Dipenuhi oleh pasien dari kota-kota terdekat, Jakarta beralih ke pemerintah pusat


Seputardalamberita:
Gubernur DKI Jakarta Anies Baswedan meminta pemerintah pusat untuk mengambil alih penanggulangan COVID-19 di Jabodetabek - yang meliputi Jakarta dan kota-kota sekitarnya - karena ibu kota kehabisan 

tempat tidur rumah sakit akibat banyaknya pasien dari kota-kota terdekat di mana Jakarta tidak memiliki yurisdiksi. Wakil Anies Ahmad Riza Patria seperti dikutip kompas.com mengatakan bahwa gubernur 

sudah berkoordinasi dengan pemerintah pusat, semoga bisa mengambil alih kendali situasi". Riza berharap pemerintah pusat dapat meningkatkan fasilitas kesehatan di Jabodetabek dengan menambah tempat tidur 

rumah sakit, menyarankan agar pemerintah pusat mengambil alih koordinasi pengendalian COVID-19 di setiap daerah, terutama ketika fasilitas kesehatan kewalahan.

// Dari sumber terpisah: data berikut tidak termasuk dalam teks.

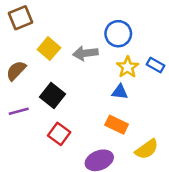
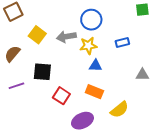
blue rectangle: (156, 65) -> (122, 43), turned -40
yellow star: (128, 67) -> (88, 46), moved, turned 30
black square: (53, 96) -> (42, 72), turned -30
red square: (59, 134) -> (61, 96), moved

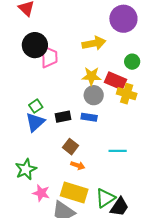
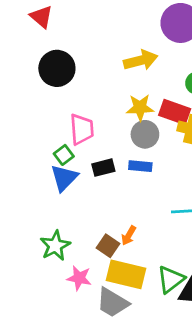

Dalam posting Instagram pada hari Rabu, pemerintah Jakarta mengatakan bahwa rumah sakitnya, pada 17 Januari, hanya memiliki 13 persen tempat 

tidur - atau sekitar 1.011 tempat tidur isolasi dan 192 tempat tidur perawatan intensif - gratis untuk menampung pasien COVID-19. Dikatakan, 24 persen dari total 8.890 tempat tidur isolasi dan perawatan 

intensif diisi oleh pasien dari Tangerang - yang berada di bawah administrasi Banten - dan Bogor, Depok, dan Bekasi - tiga kota di bawah yurisdiksi Jawa Barat. 63 persen tempat tidur sisanya ditempati oleh pasien Jakarta.